We calculate \(\hat \beta\) using the formula \(\hat \beta = (\mathbf{X}^T \mathbf{X})^{-1} \mathbf{X}^T Y\). %*% is matrix multiplication and t() is transpose in R.

Actually, to reduce the numerical errors, lm function uses a smarter approach, i.e., the QR decomposition on \(\mathbf{X}\), avoiding calculating \((\mathbf{X}^T \mathbf{X})^{-1}\).

If the intercept term is required, we can use cbind(rep(1, n), X) to create a new design matrix \(\mathbf{X}\).

  1. Perform a simulation study to check the consistency of a sample mean estimator \(\bar{X}_n\). Please save your random seed so that the results can be replicated by others.

    1. Generate a set of \(n = 20\) i.i.d. observations from uniform (0, 1) distribution and calculate the sample mean \(\bar{X}_n\)
    2. Repeat step (a) 1000 times to collect 1000 such sample means and plot them using a histogram.
    3. How many of such sample means (out of 1000) are at least 0.1 away from true mean parameter, which is 0.5 for uniform (0, 1)?
    4. Repeat steps (a) to (c) with \(n = 100\) and \(n = 500\).
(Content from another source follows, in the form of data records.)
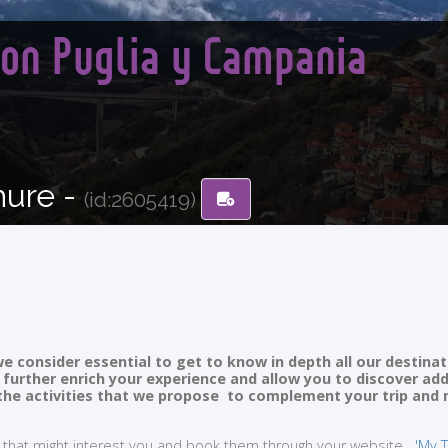
Con Puglia y Campania
hure -
(id:2605419)
e consider essential to get to know in depth all our destinat
ll further enrich your experience and allow you to discover ad
of the activities that we propose to complement your trip and
ties that might interest you and book them through your website
'My T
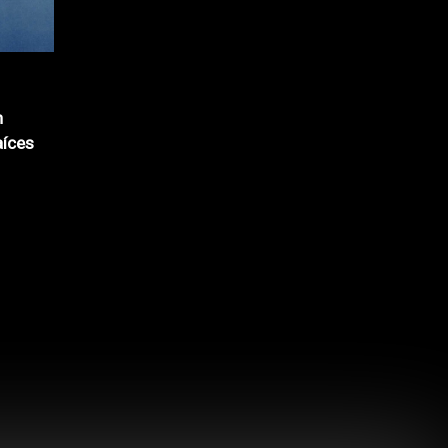
n
aíces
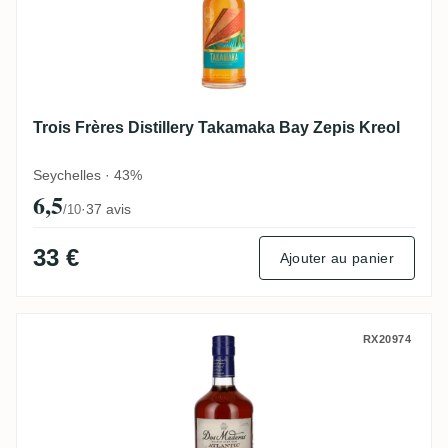
Trois Frères Distillery Takamaka Bay Zepis Kreol
Seychelles · 43%
6,5
·
37 avis
/10
33 €
Ajouter au panier
Dos Maderas Atlantic (Double Aged Rum)
RX20974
What conclusion can you make?

Answer:

  1. The basic code to generate 20 i.i.d. uniform observations, and calculate their mean value.
set.seed(1)
x = runif(20)
x_bar = mean(x)
print(x_bar)
## [1] 0.5551671
  1. We generate \(1000 \times 10\) random variables. Each simulation is a row in matrix X.
set.seed(1)
n = 20
N = 1000
X = matrix(runif(n * N), nrow = N, ncol = n)
X_bar = rowMeans(X)
hist(X_bar, main = "n=20", xlim = c(0.25, 0.75))

mean(abs(X_bar - 0.5) > 0.1)
## [1] 0.143

The percentage is 0.143.

set.seed(1)
n = 50
N = 1000
X = matrix(runif(n * N), nrow = N, ncol = n)
X_bar = rowMeans(X)
hist(X_bar, main = "n=50", xlim = c(0.25, 0.75))

mean(abs(X_bar - 0.5) > 0.1)
## [1] 0.016
set.seed(1)
n = 200
N = 1000
X = matrix(runif(n * N), nrow = N, ncol = n)
X_bar = rowMeans(X)
hist(X_bar, main = "n=200", xlim = c(0.25, 0.75))

mean(abs(X_bar - 0.5) > 0.1)
## [1] 0

As \(n\) increases to 50 and 200, the percentage of outliers decreases to 0.016 and 0, respectively. We can observe that \(\bar{X}_n\) becomes more and more concentrated around its expectation 0.5 as \(n\) grows, which guaranteed by the Law of Large Numbers.